Андрей Таманцев - Угол атаки
Все случилось как бы одномоментно: жгучий пинок, швырнувший его на мокрый бетон крыльца, кнопка домофона, до которой он тянулся, тянулся и не мог дотянуться, истошный крик жены: «Убили! Голубчика моего убили!»
Сирена «скорой».
Свет операционной.
Это была одномоментность автомобильной аварии, когда реакции водителя не хватает ни на что: ни на то, чтобы вмешаться в события, ни даже на то, чтобы понять, что происходит.

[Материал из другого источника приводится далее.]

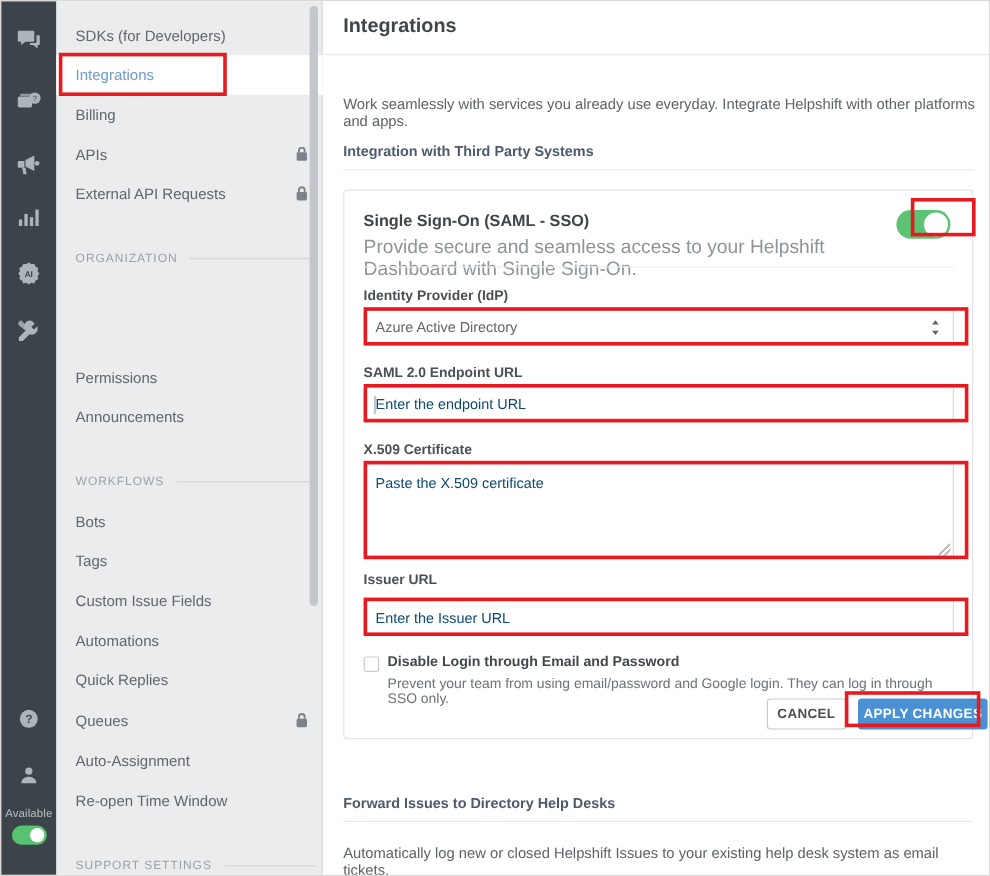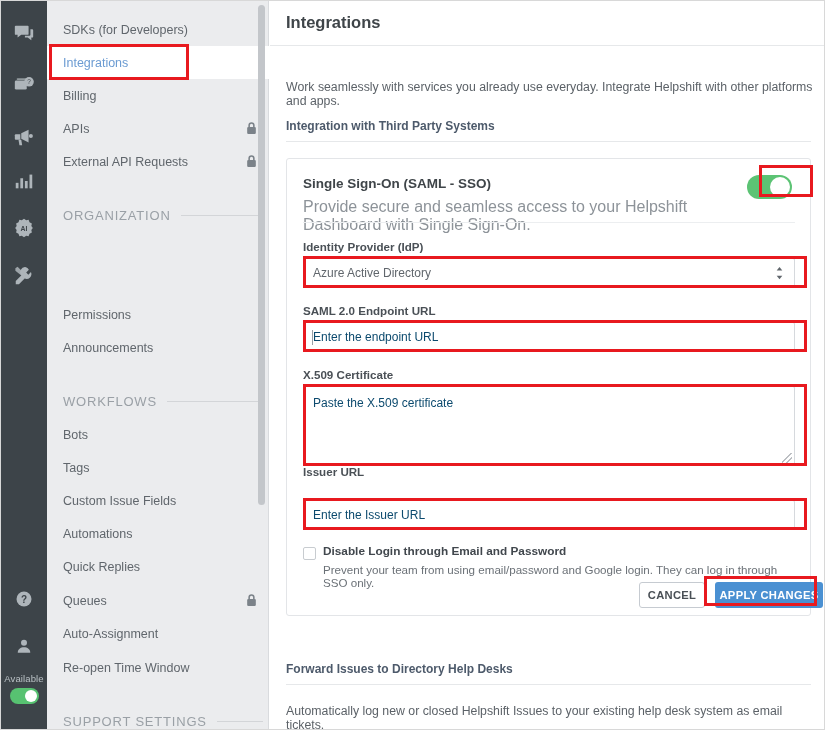"ORGANIZATION" .nav-section { font-size: 13px -> 10px }
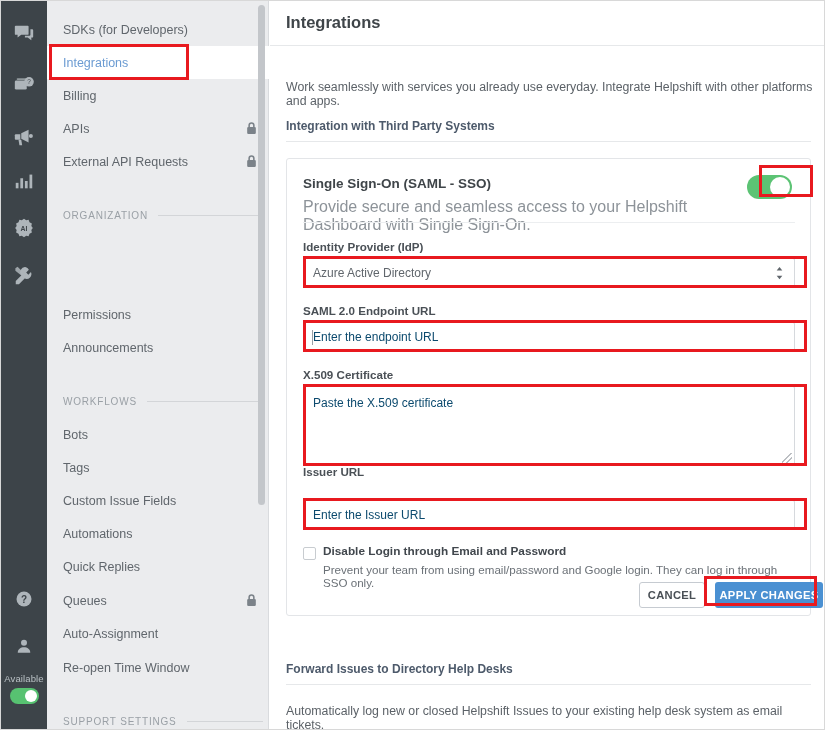"Issuer URL" div.field-label { top: 306px -> 318px }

Ермаков лежал на правом боку, щекой к подушке, на высокой больничной кровати и ощущал себя раздавленным, вышибленным из колеи, униженным. Унизительным было все: казенная пижама, из рукавов которой торчали его большие волосатые руки, короста небритости на щеках, казавшийся трупным запах постельного белья, а главное — неловкость позы и вынужденная неподвижность.
Возле кровати сидел следователь, майор ФСБ, бесцветный, как все фээсбэшники, с папкой на коленях, заполнял бланк допроса потерпевшего. Ермаков не расположен был вести разговоры со следователем, ему нужно было очень многое обдумать, быстро понять, что произошло и что все это значит. Но отказаться от показаний не было очевидных причин. Поэтому он терпеливо отвечал на вопросы, повторил, что не имеет ни малейшего представления, кто мог быть заинтересован в его смерти. Он ожидал, что последуют расспросы о служебных делах, но вместо этого фээсбэшник попросил пояснить, знаком ли он с гражданкой такой-то и в каких отношениях находится с гражданкой такой-то.
Ермаков нахмурился.
— Ты к чему это ведешь, майор? — довольно резко спросил он.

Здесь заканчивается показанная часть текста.